# Any Photo Editor In Hear.. Need Help with FireFox & Opera!!!



## Ashis (Jan 11, 2005)

Hey I Got This two Pic..

*img128.exs.cx/img128/4166/firefox0qo.png---->*img128.exs.cx/img128/1040/opera6qc.png


Can any One Change The FireFox Pic to similar Size as Opera's Pic !!!
(Use Them As ObjectDock Icon... & U Will Know the Diffrence..(Problem))
I need to Use Them In The ObjectDock ???

I went this far --->*img128.exs.cx/img128/6906/firefoxedited0sm.png (Need to Make its Background Transperent)
& stopped Cant do Any more progress .... I am not a Editor so need Help!!!

Man The pic Are Great.... Just Need Some Touch.!


----------



## NikhilVerma (Jan 11, 2005)

I can't get properly what are U trying to say?

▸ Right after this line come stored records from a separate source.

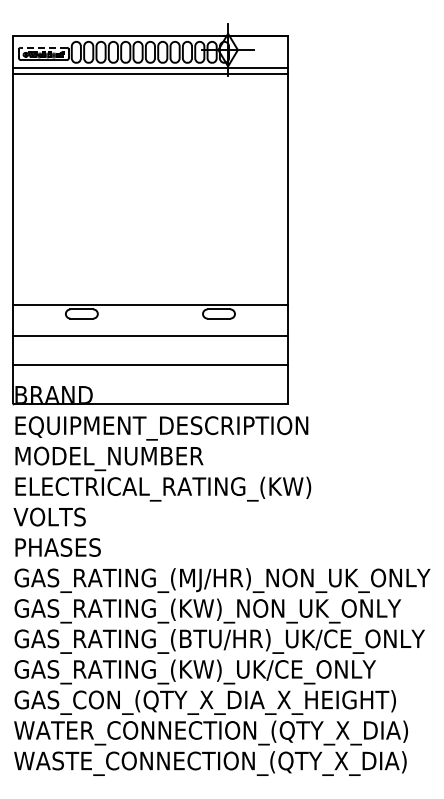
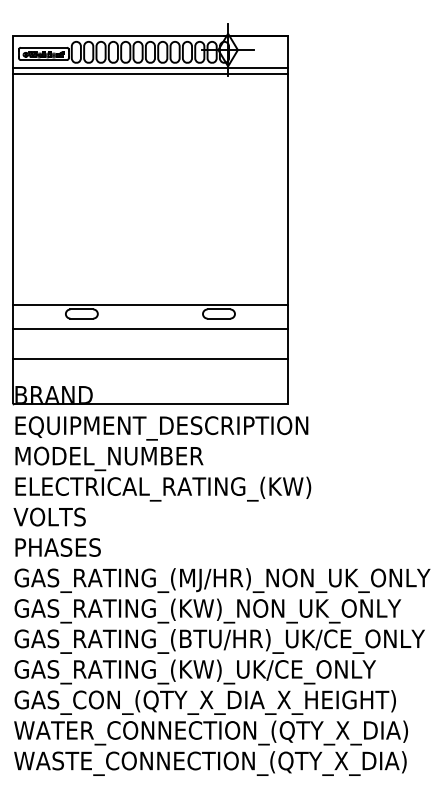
line at (43, 47): dashed -> solid
line at (150, 336) position: (150, 336) -> (150, 329)
line at (150, 364) position: (150, 364) -> (150, 358)
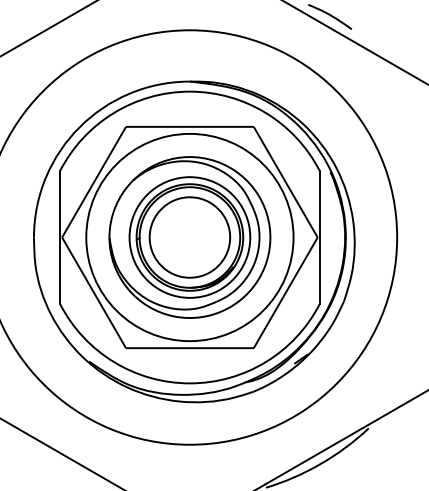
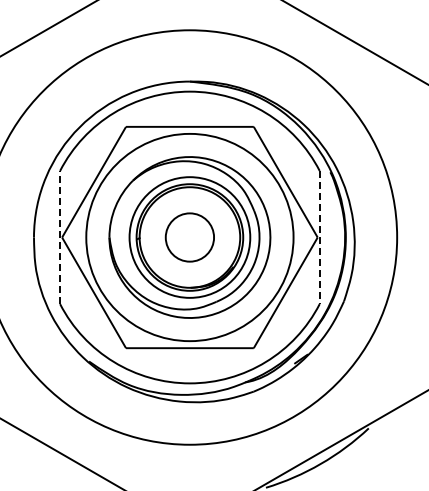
curve at (330, 16): present -> none
line at (60, 237): solid -> dashed
circle at (189, 237) diameter: 80 px -> 48 px
line at (319, 237): solid -> dashed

So I have made three logos ...
Please tell me which one do you like....
And I'll be glad to help you further....

*Logo with earth*
*img22.exs.cx/img22/7618/3try1fr.png


*Logo with fire in center*
*img22.exs.cx/img22/9257/1try3vd.png

Logo without fire in center
*img22.exs.cx/img22/1518/2try9kp.png


----------



## theraven (Jan 11, 2005)

he wants the background to be transparent/non existent so he can use it with a dock
infact id like to see this too 
pretty cool icons
 8)


----------



## NikhilVerma (Jan 11, 2005)

I still don't  get it....

Please don't hurt my tiny brain... and explain....
What background?? The black one... or the center of the firefox...


----------



## theraven (Jan 11, 2005)

the black back ! with the white shading thingie
he basically wants just the icon
the centre , the fox, the flames


----------



## Ashis (Jan 11, 2005)

*YuP the Raven is Right!*

Problem Solved!

Old One ---   *img127.exs.cx/img127/3171/olddock9mb.png

New One---   *img127.exs.cx/img127/6224/newdock2mj.png

With Little Help From Adobe Photoshop CS & Adobe ImageReady CS!

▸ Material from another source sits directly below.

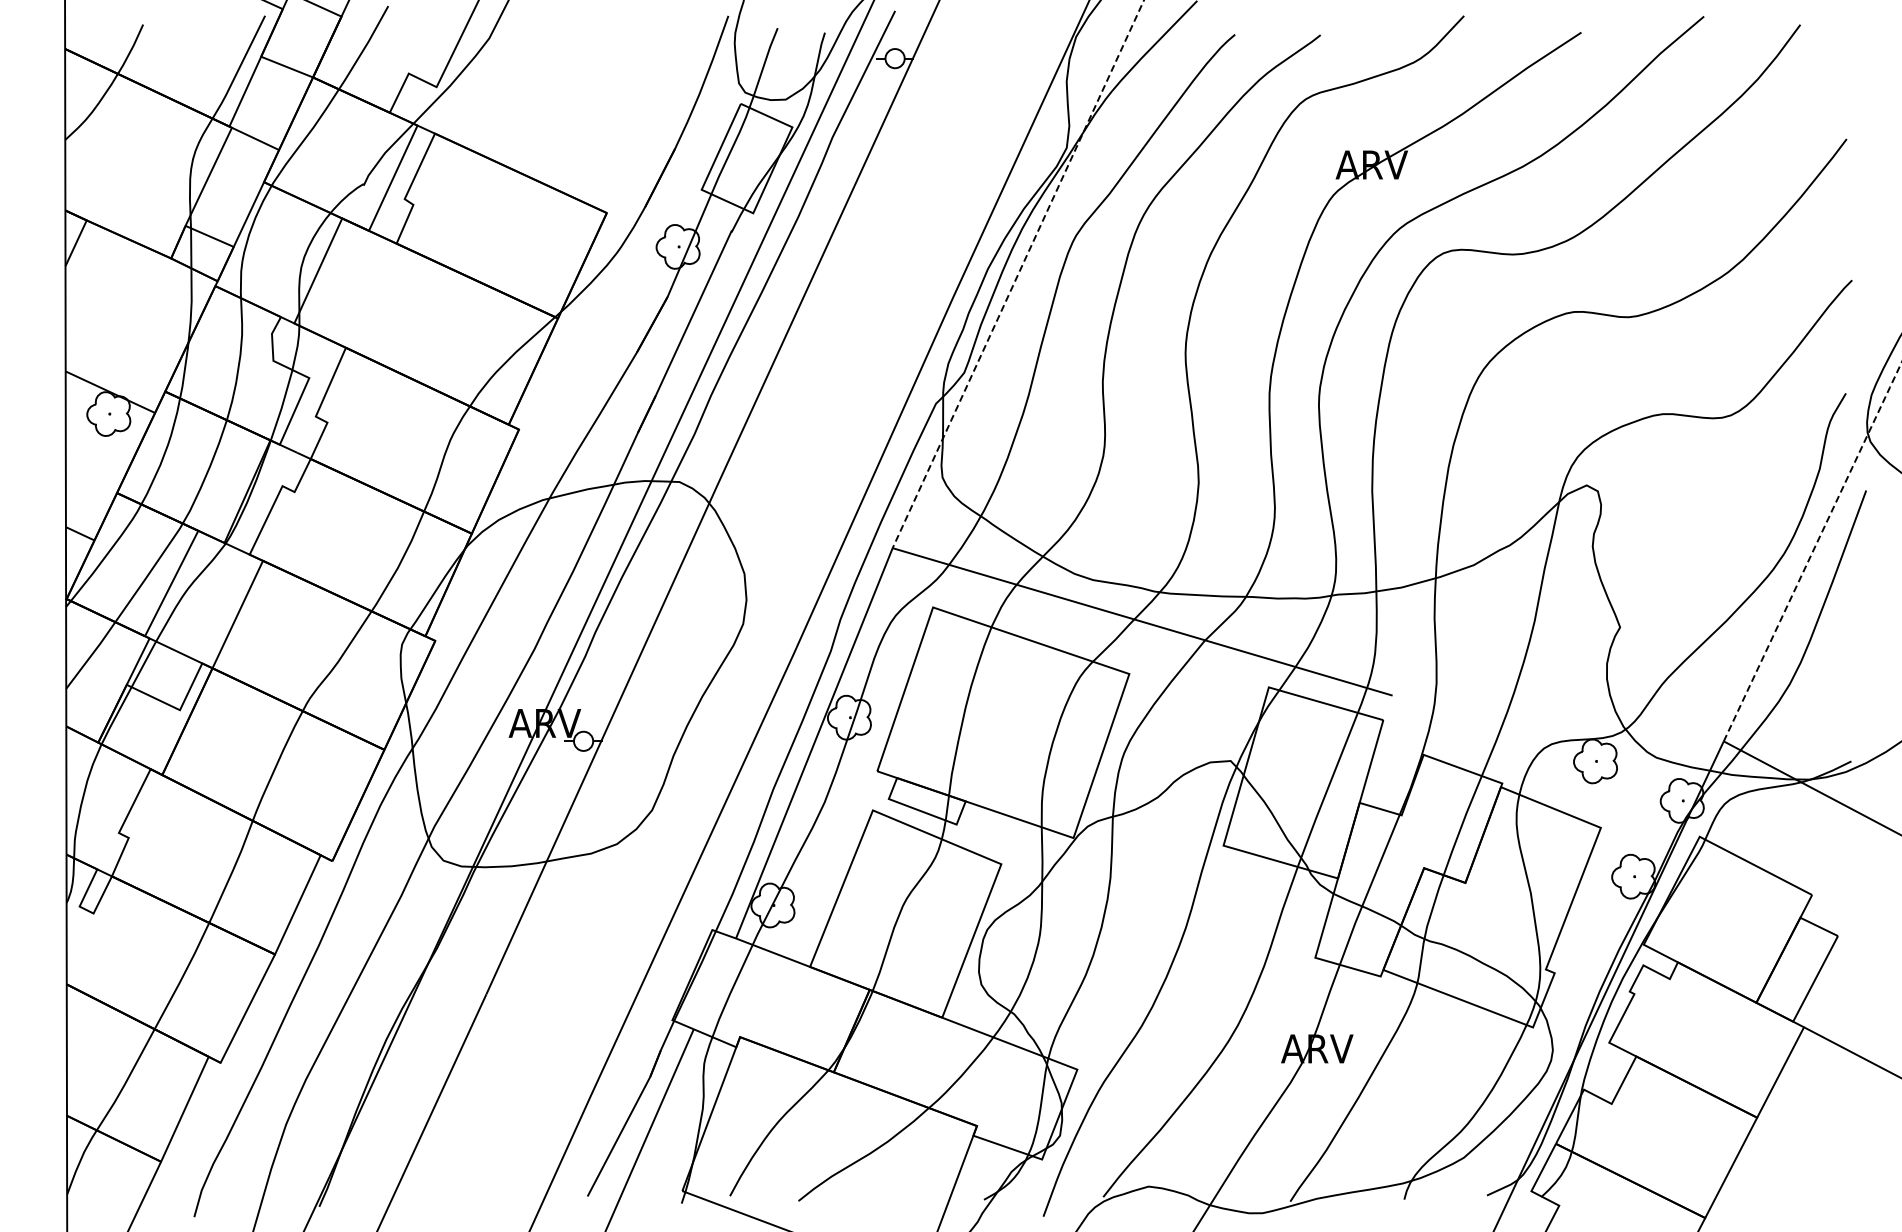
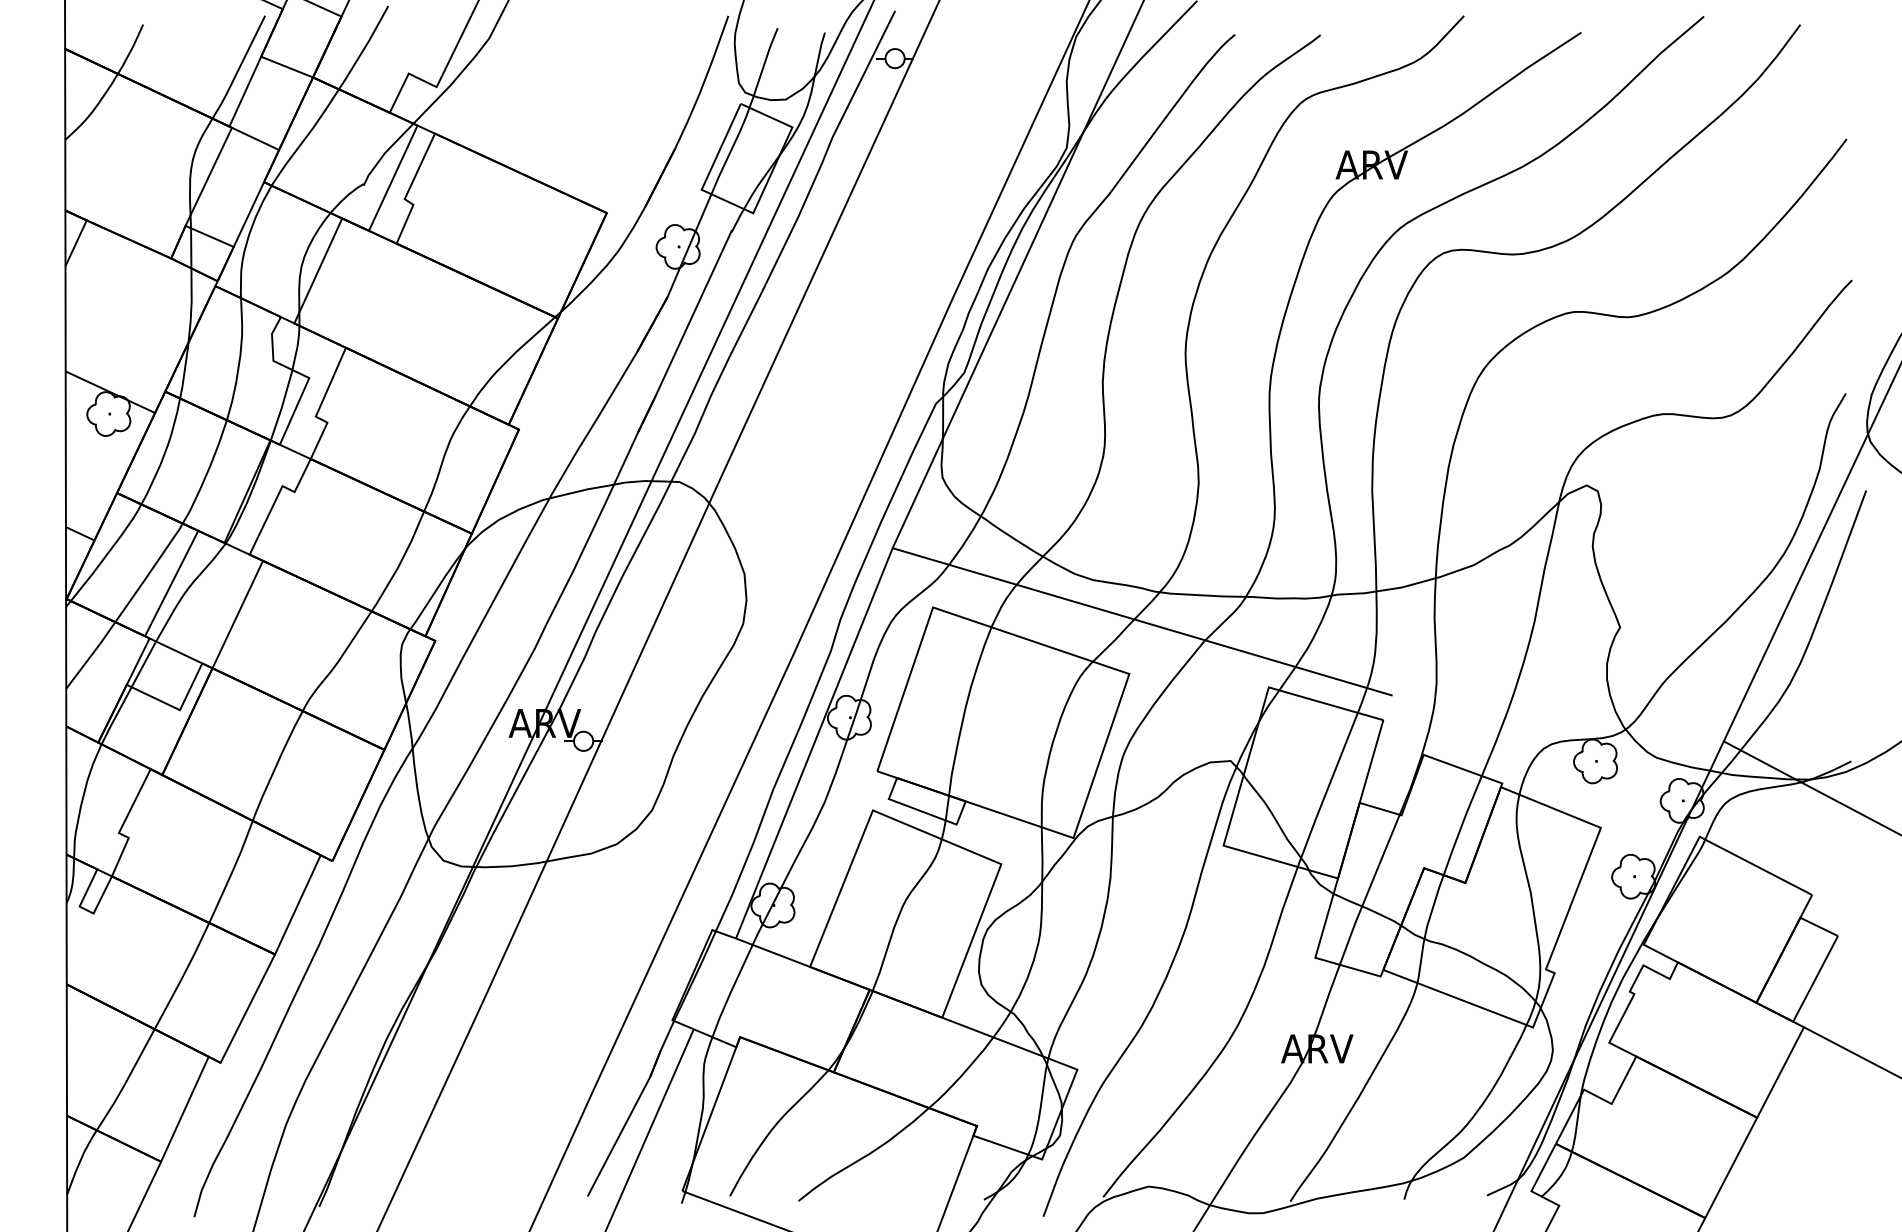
line at (1018, 274): dashed -> solid
line at (1813, 550): dashed -> solid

The Modified FireFox ---  *img127.exs.cx/img127/1971/firefox2rc.png

Thanks Every one For UR Attention!

*Thanks Raven! This One is For U ---*  *img156.exs.cx/img156/3904/thinglegscrow2bq.gif <--- or ---> *img156.exs.cx/img156/841/crowwalksmall7gn.gif

(Works Well as Avatar)


----------



## theraven (Jan 12, 2005)

thanx
GIF's saved
but remember .. no animation in avatar/siggie 
tho ofcourse some members dun listen


----------



## NikhilVerma (Jan 12, 2005)

theraven said:
			
		

> the black back ! with the white shading thingie
> he basically wants just the icon
> the centre , the fox, the flames



LOL.... he was just asking for the portion outside the wole object to be removed....

But I'm confused coz it was already absent... How could he have got such a problem...
I will still try to remove the black thingy coz it's still quite a challenge


----------



## Ashis (Jan 12, 2005)

theraven said:
			
		

> thanx
> GIF's saved
> but remember .. no animation in avatar/siggie
> tho ofcourse some members dun listen



Yea just Checked the Rules Again!  
Frustrating... Why No Animation...Huh!  

Tell Me Why What The CUZ


----------



## Ashis (Jan 12, 2005)

> But I'm confused coz it was already absent... How could he have got such a problem...




Check this Out, I Still Had The White Image ---> *img127.exs.cx/img127/3171/olddock9mb.png


----------



## NikhilVerma (Jan 12, 2005)

Ashis said:
			
		

> > But I'm confused coz it was already absent... How could he have got such a problem...
> 
> 
> 
> ...



That's why I was confused coz png images support transparency... and your was already transparent ...

Anyways I removed the black background...

*img115.exs.cx/img115/5613/1116oo.png

Kinda looks bad... but can be corrected...


----------



## Ashis (Jan 12, 2005)

*Good Work!*
Can U Do The Same for Opera!


----------



## Butterfly (Jan 12, 2005)

:roll:  I would say Use GIF to save the file so that its background will be transparrent to all the object.

Note : Always create layers to use maximum editibility !


----------



## theraven (Jan 12, 2005)

Butterfly said:
			
		

> :roll:  I would say Use GIF to save the file so that its background will be transparrent to all the object.


PNG supports transparencies as well



> Note : Always create layers to use maximum editibility !


seems like u know a lot abt image editting ..
why dont u help out ?
how about makin the opera pic transparent by using layers ?


----------



## NikhilVerma (Jan 12, 2005)

I also made Opera transparent......
See if it helps.....

*img24.exs.cx/img24/3720/operatrans8fe.png


----------



## Ashis (Jan 13, 2005)

U made The The Fireox Transperent (The One With The Blue Earth With It)

Try this one   *img127.exs.cx/img127/1971/firefox2rc.png (With A Silver Earth)


----------



## Ashis (Jan 13, 2005)

theraven said:
			
		

> thanx
> GIF's saved
> but remember .. no animation in avatar/siggie
> tho ofcourse some members dun listen



Tell Me My Raven---- When [deXter] Being A moderator, Can Use Animated Image... Then Why Can't Ieee....    
*Afrer all U people Inspire Us  *


----------



## NikhilVerma (Jan 13, 2005)

Here is the silver version..
I just desaturated the blue earth and tweaked some lighting...

*img122.exs.cx/img122/7892/1116oo5mv.png


----------



## theraven (Jan 13, 2005)

@ashis i dunno buddy dun ask me 
@nikhil .. thanx buddy .. gr8 job there dude
kudos


----------